• Description of the task: Can you quote the entries from the start through the line that contains "common name: Wall hawkweed", including that line?

• Dataset records:
-- Start --

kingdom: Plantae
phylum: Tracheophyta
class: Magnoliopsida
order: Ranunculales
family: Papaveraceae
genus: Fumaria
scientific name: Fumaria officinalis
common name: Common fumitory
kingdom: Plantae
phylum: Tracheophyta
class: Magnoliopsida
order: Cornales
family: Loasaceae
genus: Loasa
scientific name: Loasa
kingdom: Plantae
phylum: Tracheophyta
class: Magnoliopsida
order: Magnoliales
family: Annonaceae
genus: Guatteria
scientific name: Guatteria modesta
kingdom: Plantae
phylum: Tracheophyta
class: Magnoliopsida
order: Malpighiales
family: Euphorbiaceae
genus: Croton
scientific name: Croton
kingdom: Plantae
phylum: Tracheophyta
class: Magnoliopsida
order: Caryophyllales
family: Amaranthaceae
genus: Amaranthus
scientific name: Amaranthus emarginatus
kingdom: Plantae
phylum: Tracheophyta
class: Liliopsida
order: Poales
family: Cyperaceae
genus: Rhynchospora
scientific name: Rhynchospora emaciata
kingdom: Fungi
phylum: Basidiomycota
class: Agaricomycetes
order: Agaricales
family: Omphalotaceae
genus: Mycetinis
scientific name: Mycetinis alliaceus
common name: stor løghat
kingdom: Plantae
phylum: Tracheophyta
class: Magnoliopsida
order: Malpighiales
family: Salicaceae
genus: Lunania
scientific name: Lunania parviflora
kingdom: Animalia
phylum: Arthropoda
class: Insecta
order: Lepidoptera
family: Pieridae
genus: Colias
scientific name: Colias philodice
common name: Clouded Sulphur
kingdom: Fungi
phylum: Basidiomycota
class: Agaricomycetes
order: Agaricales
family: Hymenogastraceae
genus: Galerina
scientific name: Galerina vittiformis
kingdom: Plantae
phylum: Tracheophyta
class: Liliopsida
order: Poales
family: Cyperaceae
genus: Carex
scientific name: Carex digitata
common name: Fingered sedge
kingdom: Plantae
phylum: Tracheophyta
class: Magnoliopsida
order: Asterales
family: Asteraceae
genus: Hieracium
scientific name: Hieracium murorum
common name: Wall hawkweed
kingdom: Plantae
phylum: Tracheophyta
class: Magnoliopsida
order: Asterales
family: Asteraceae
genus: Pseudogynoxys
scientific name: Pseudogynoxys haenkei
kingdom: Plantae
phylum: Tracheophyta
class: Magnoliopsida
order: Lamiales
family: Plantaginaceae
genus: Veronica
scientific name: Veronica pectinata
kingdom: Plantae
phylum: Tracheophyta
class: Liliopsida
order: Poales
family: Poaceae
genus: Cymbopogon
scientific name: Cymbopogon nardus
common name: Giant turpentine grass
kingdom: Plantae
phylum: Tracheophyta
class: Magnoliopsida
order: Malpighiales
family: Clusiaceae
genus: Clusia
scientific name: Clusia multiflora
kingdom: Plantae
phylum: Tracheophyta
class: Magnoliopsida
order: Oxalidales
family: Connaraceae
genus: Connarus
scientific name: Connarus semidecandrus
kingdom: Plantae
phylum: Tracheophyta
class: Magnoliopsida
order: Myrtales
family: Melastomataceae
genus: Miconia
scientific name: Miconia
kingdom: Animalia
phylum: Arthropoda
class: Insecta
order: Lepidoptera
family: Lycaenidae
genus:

-- End --

• Right answer:
kingdom: Plantae
phylum: Tracheophyta
class: Magnoliopsida
order: Ranunculales
family: Papaveraceae
genus: Fumaria
scientific name: Fumaria officinalis
common name: Common fumitory
kingdom: Plantae
phylum: Tracheophyta
class: Magnoliopsida
order: Cornales
family: Loasaceae
genus: Loasa
scientific name: Loasa
kingdom: Plantae
phylum: Tracheophyta
class: Magnoliopsida
order: Magnoliales
family: Annonaceae
genus: Guatteria
scientific name: Guatteria modesta
kingdom: Plantae
phylum: Tracheophyta
class: Magnoliopsida
order: Malpighiales
family: Euphorbiaceae
genus: Croton
scientific name: Croton
kingdom: Plantae
phylum: Tracheophyta
class: Magnoliopsida
order: Caryophyllales
family: Amaranthaceae
genus: Amaranthus
scientific name: Amaranthus emarginatus
kingdom: Plantae
phylum: Tracheophyta
class: Liliopsida
order: Poales
family: Cyperaceae
genus: Rhynchospora
scientific name: Rhynchospora emaciata
kingdom: Fungi
phylum: Basidiomycota
class: Agaricomycetes
order: Agaricales
family: Omphalotaceae
genus: Mycetinis
scientific name: Mycetinis alliaceus
common name: stor løghat
kingdom: Plantae
phylum: Tracheophyta
class: Magnoliopsida
order: Malpighiales
family: Salicaceae
genus: Lunania
scientific name: Lunania parviflora
kingdom: Animalia
phylum: Arthropoda
class: Insecta
order: Lepidoptera
family: Pieridae
genus: Colias
scientific name: Colias philodice
common name: Clouded Sulphur
kingdom: Fungi
phylum: Basidiomycota
class: Agaricomycetes
order: Agaricales
family: Hymenogastraceae
genus: Galerina
scientific name: Galerina vittiformis
kingdom: Plantae
phylum: Tracheophyta
class: Liliopsida
order: Poales
family: Cyperaceae
genus: Carex
scientific name: Carex digitata
common name: Fingered sedge
kingdom: Plantae
phylum: Tracheophyta
class: Magnoliopsida
order: Asterales
family: Asteraceae
genus: Hieracium
scientific name: Hieracium murorum
common name: Wall hawkweed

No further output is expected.